New York federal prosecutors have made a significant arrest in the world of cryptocurrency, as the CEO of Miami-based crypto platform Evita, a Russian national named Iurii Gugnin, has been charged with orchestrating a massive $530 million fraud scheme. According to the Department of Justice release, Gugnin utilized his company, Evita, to move overseas payments totaling $530 million through US banks and crypto platforms, ultimately aiding sanctioned Russian banks.
The charges against Gugnin include a total of 22 counts, ranging from wire fraud and violations of US sanctions and export controls to money laundering. Assistant Attorney General Eisenberg described the accused as turning his cryptocurrency company into a covert channel for illicit funds, assisting sanctioned Russian banks and facilitating the acquisition of sensitive US technology by Russian end-users.

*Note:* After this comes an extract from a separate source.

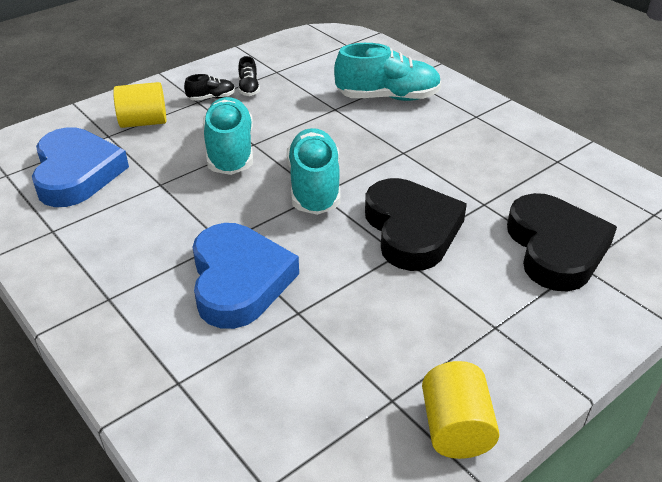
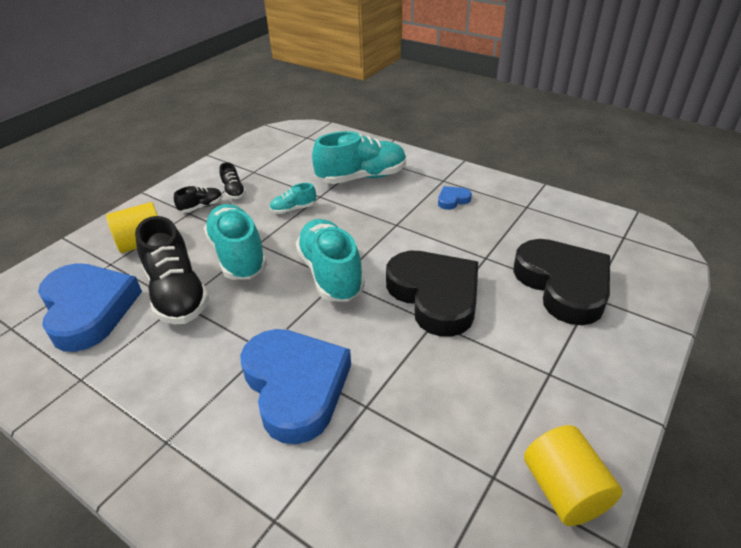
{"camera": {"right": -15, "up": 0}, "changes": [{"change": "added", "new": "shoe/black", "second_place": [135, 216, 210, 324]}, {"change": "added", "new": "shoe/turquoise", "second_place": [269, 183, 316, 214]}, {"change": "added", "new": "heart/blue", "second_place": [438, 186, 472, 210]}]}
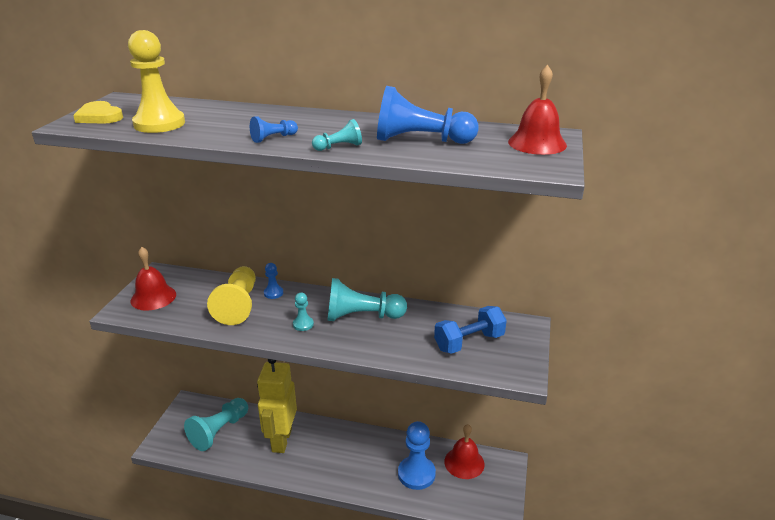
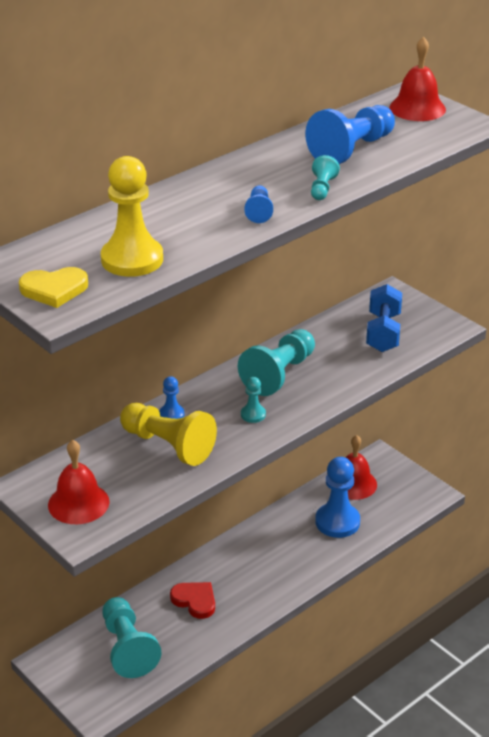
{"camera": {"right": -55, "up": 5}, "changes": [{"change": "replaced", "old": "robot/yellow", "new": "heart/red", "first_place": [257, 359, 297, 453], "second_place": [170, 582, 215, 619]}]}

In a tweet by Inner City Press, it was revealed that Gugnin was detained following the indictment which detailed how he used Evita to process over 80 invoices between June 2023 and January 2025, masking the identities of Russian recipients and utilizing stablecoins like USDT and USDC for fund transfers. His clients reportedly included sanctioned Russian financial institutions such as Sberbank, VTB Bank, Sovcombank, Tinkoff, and Rosatom.
FBI New York Assistant Director in Charge Raia condemned Gugnin’s alleged actions, stating that he manipulated the US financial system to benefit adversaries of the nation. Despite his high-net-worth status, as highlighted in a previous WSJ article, Gugnin now faces serious legal consequences for his involvement in the fraudulent scheme.
The DOJ also revealed that Gugnin was conscious of his illegal activities, as evidenced by his web searches on topics like money laundering penalties in the US and ways to determine if he was under investigation. If convicted, Gugnin could face up to 30 years in prison for bank fraud, 20 years for wire fraud and money laundering, 10 years for failure to implement an effective AML program, and 5 years for conspiracy to defraud the US financial system.
The arrest of Gugnin serves as a stark reminder of the risks and consequences associated with financial crimes in the cryptocurrency industry. The case highlights the importance of regulatory compliance and transparency in the rapidly evolving world of digital assets.